The subspecies of the black-faced grassquit are found thus:

- M. b. bicolor: Bahamas and several small islands north of mainland Cuba (and see below)
- M. b. marchii: Jamaica, Haiti, the Dominican Republic, and small islands near the last two
- M. b. omissa: Puerto Rico; Lesser Antilles south to Grenada; Tobago; western Santander Department in northern Colombia; from northern Colombia's Guajira Peninsula east across northern Venezuela to western Sucre state and south to southern Lara state; and Venezuela's Margarita, Coche, and Cubagua islands (and see below)
- M. b. huilae: central Colombia's Magdalena River valley
- M. b. grandior: Providencia, Santa Catalina and San Andrés islands in the San Andrés Archipelago
- M. b. johnstonei: La Blanquilla and Los Hermanos islands off Venezuela
- M. b. sharpei: Aruba, Bonaire, and Curaçao
- M. b. tortugensis: La Tortuga Island

There are a few records of the black-faced grassquit in southern Florida that are assumed to be vagrants of M. b. bicolor. The species is also found at the northern end of Colombia's Central Andes; the population there is believed to be M. b. omissa.

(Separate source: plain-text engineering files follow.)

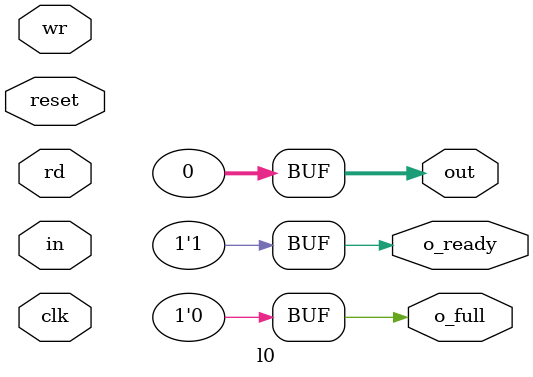
<source format=v>
module l0 (clk, in, out, rd, wr, o_full, reset, o_ready);

  parameter row  = 8;
  parameter bw = 4;

  input  clk;
  input  wr;
  input  rd;
  input  reset;
  input  [row*bw-1:0] in;
  output [row*bw-1:0] out;
  output o_full;
  output o_ready;

  assign out = {row*bw{1'b0}};
  assign o_full = 1'b0;
  assign o_ready = 1'b1;

endmodule
</source>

The black-faced grassquit primarily inhabits open arid to dry landscapes including thorn scrub, cactus scrub, grassy areas adjoining woodlands and roads, clearings in forest, plantations, and gardens. In the Netherlands Antilles it also occurs in mangroves. Its overall upper elevational limit is 1300 m. It reaches 1200 m in Colombia and 850 m in Venezuela.

==Behavior==
===Movement===

The black-faced grassquit is generally a year-round resident though some vagrancy has been noted.

===Feeding===

The black-faced grassquit feeds primarily on seeds and at least in the Netherlands Antilles also includes cactus fruit in its diet. It forages singly, in pairs, and in small groups, and on and near the ground.

===Breeding===

The black-faced grassquit breeds year-round in the West Indies and between June and January in Tobago. It nests in loose colonies. Males sometimes perform an aerial courtship flight during which they sing, vibrate their wings, and drift down. The species' nest is a globe made mostly of grasses with a side or bottom entrance. Nests have been found on the ground among Opuntia cacti and in shrubs up to about 2.5 m above the ground. The clutch is two to four eggs that are dull white with light reddish brown markings. Nothing else is known about the species' breeding biology.

===Vocalization===

The black-faced grassquit's vocalizations have been described as an "[e]mphatic buzz often followed by [a] second louder effort" and a "soft musical tsip". A more detailed description of its song is "a buzzy tse-tsee-tsee-tsizzle-tsizzle-tsizzle or [a] shorter, thin tsit'l, tzil'ti, ti'teet", both with variations.

==Status==

The IUCN has assessed the black-faced grassquit as being of Least Concern. It has a very large range; its population size is not known but is believed to be increasing. No immediate threats have been identified. It is considered "generally common" in the West Indies except on the small islands north of Cuba where it is "rare and very local"; it is "uncommon and local" in Colombia and "fairly common" in Venezuela.